--- Problem 1 ---
In the records, swap "Class" for "Cohort" from the line with "Class of 1959" through the end of the records, and give those lines again with nothing else changed.

─── Source text ───

Book Read Free

Gregory Peck- A Charmed Life

Page 30

by Lynn Haney


  Huston was one of the last of the Renaissance men. A voracious and wide-ranging reader, writer, and painter, he was a true raconteur as well as conversant on such subjects as neo-realism and Sartrian existentialism. He explained: ‘I tried to direct as little as possible.’

  The final sea sequences of Moby Dick were scheduled to be shot in the Canary Islands. Greg, accompanied by Veronique, joined the crew of a hundred with fingers crossed that no catastrophe would sabotage the project any further. Huston was in a state of high anxiety. He had to supervise the building of another great white because of the two lost in the Irish Sea. The picture had already cost half as much again as it was budgeted for. If they lost this whale, it could mean the end of the picture.

  Greg approached his last critical scene with much apprehension. The shot was to be of Ahab lashed to the back of Moby Dick with harpoon lines. It was dangerous but a stunt man could not fill in because of the close-ups.

  John Huston recalled: ‘The model – which was a section of the head and body of the white whale – was actually a big hole for Greg to put his leg through, and then he had to be quite securely fastened as the model was slowly revolved in the sea at the end of a long pier. All this time the wind machines were roaring and there were torrents of water as Greg was submerged time and again so that the “harpoon lines” would appear to be wrapping around his body, lashing him forever to his mortal enemy. The model was 20 feet in diameter, so Greg was underwater for a good long time each rotation. The danger, of course, was that the contraption might get stuck while he was underwater.’ Fortunately, everything went as planned. It was a perfect take. Huston said, ‘That’s it!’

  Greg shook his head. ‘Let’s do it again, John, and make sure.’ Huston was certain they had it, but Greg insisted.

  ‘We can never come back for it, John. Let’s do it again.’ So they did it again and the second time also everything went perfectly.

  In December 1954 Greta filed for divorce in Los Angeles. Smartly dressed in a conservative dark suit and white hat, she remained composed before the Superior Court as photographers trained their cameras on her. Still, the images published for the world to see revealed the face of a woman who had suffered profound anguish. There was no doubt she’d been through the wringer. She had lost the love of her life.

───

--- Problem 2 ---
Answer these questions from the Gregory Peck excerpt:
(a) Where were the final sea sequences of Moby Dick scheduled to be shot?
(b) What was the diameter of the whale model?
(c) In what month and year did Greta file for divorce?

─── Exercise material ───

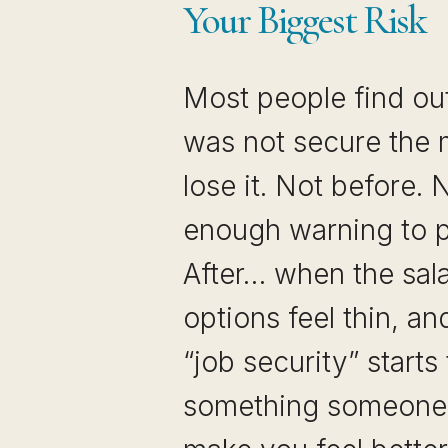
Your Biggest Risk
Most people find out
was not secure the
lose it. Not before. 
enough warning to p
After… when the sala
options feel thin, a
“job security” starts
something someone 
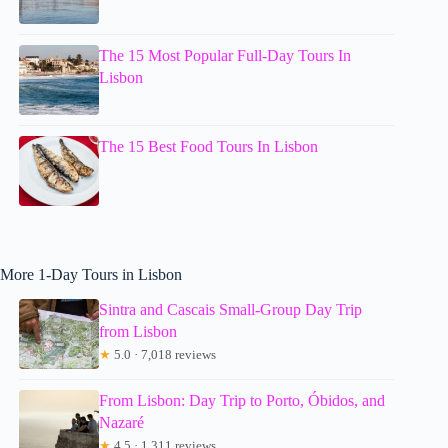
The 15 Most Popular Full-Day Tours In
Lisbon
The 15 Best Food Tours In Lisbon
More 1-Day Tours in Lisbon
Sintra and Cascais Small-Group Day Trip
from Lisbon
★
5.0 · 7,018 reviews
From Lisbon: Day Trip to Porto, Óbidos, and
Nazaré
★
4.5 · 1,311 reviews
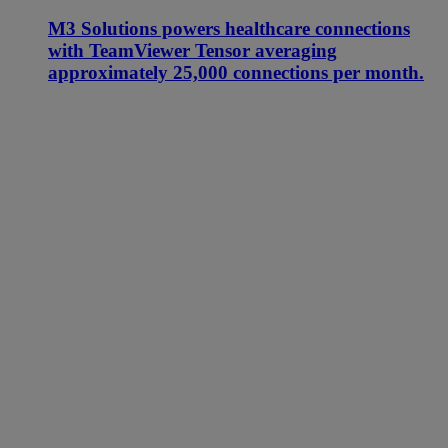
M3 Solutions powers healthcare connections
with TeamViewer Tensor averaging
approximately 25,000 connections per month.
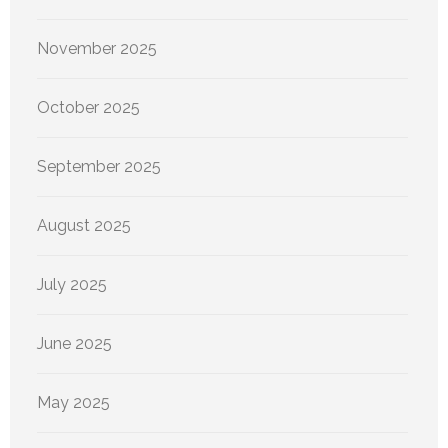
November 2025
October 2025
September 2025
August 2025
July 2025
June 2025
May 2025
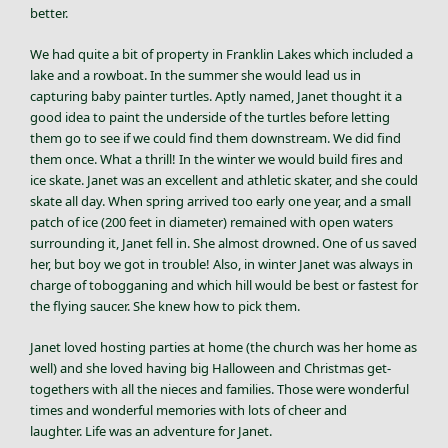
better.
We had quite a bit of property in Franklin Lakes which included a
lake and a rowboat. In the summer she would lead us in
capturing baby painter turtles. Aptly named, Janet thought it a
good idea to paint the underside of the turtles before letting
them go to see if we could find them downstream. We did find
them once. What a thrill! In the winter we would build fires and
ice skate. Janet was an excellent and athletic skater, and she could
skate all day. When spring arrived too early one year, and a small
patch of ice (200 feet in diameter) remained with open waters
surrounding it, Janet fell in. She almost drowned. One of us saved
her, but boy we got in trouble! Also, in winter Janet was always in
charge of tobogganing and which hill would be best or fastest for
the flying saucer. She knew how to pick them.
Janet loved hosting parties at home (the church was her home as
well) and she loved having big Halloween and Christmas get-
togethers with all the nieces and families. Those were wonderful
times and wonderful memories with lots of cheer and
laughter. Life was an adventure for Janet.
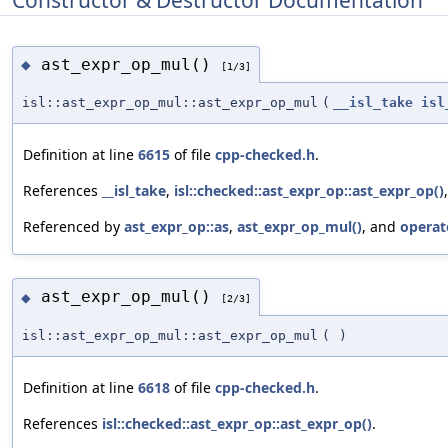
ast_expr_op_mul()
◆
[1/3]
isl::ast_expr_op_mul::ast_expr_op_mul
(
__isl_take
isl
Definition at line
6615
of file
cpp-checked.h
.
References
__isl_take
,
isl::checked::ast_expr_op::ast_expr_op()
Referenced by
ast_expr_op::as
,
ast_expr_op_mul()
, and
operat
ast_expr_op_mul()
◆
[2/3]
isl::ast_expr_op_mul::ast_expr_op_mul
(
)
Definition at line
6618
of file
cpp-checked.h
.
References
isl::checked::ast_expr_op::ast_expr_op()
.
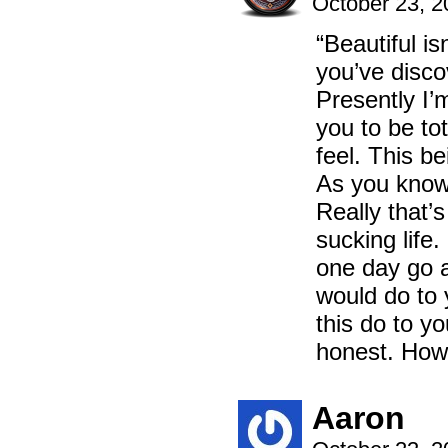
October 23, 
“Beautiful isn
you’ve disco
Presently I’m
you to be t
feel. This bei
As you know,
Really that’s
sucking life.
one day go a
would do to 
this do to y
honest. How
Aaron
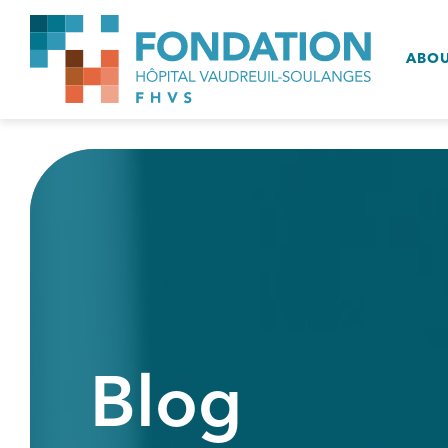
ABO
Blog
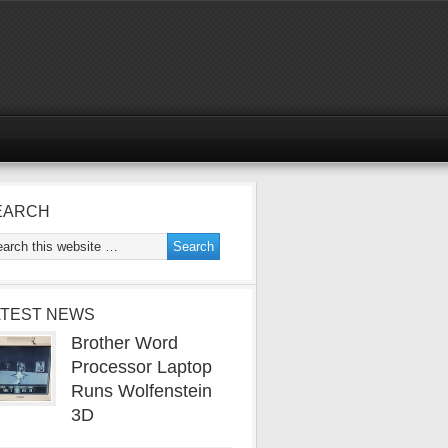
EARCH
ATEST NEWS
Brother Word
Processor Laptop
Runs Wolfenstein
3D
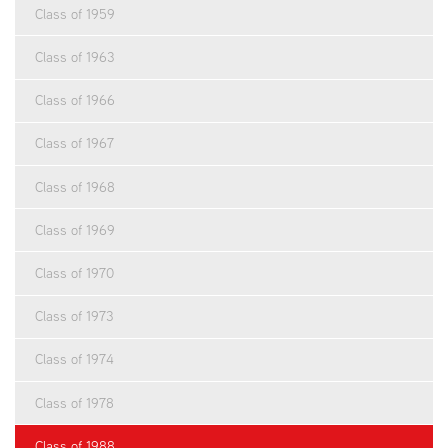
Class of 1959
Class of 1963
Class of 1966
Class of 1967
Class of 1968
Class of 1969
Class of 1970
Class of 1973
Class of 1974
Class of 1978
Class of 1988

───

--- Solution 1 ---
Cohort of 1959
Cohort of 1963
Cohort of 1966
Cohort of 1967
Cohort of 1968
Cohort of 1969
Cohort of 1970
Cohort of 1973
Cohort of 1974
Cohort of 1978
Cohort of 1988

--- Solution 2 ---
(a) The Canary Islands
(b) 20 feet
(c) December 1954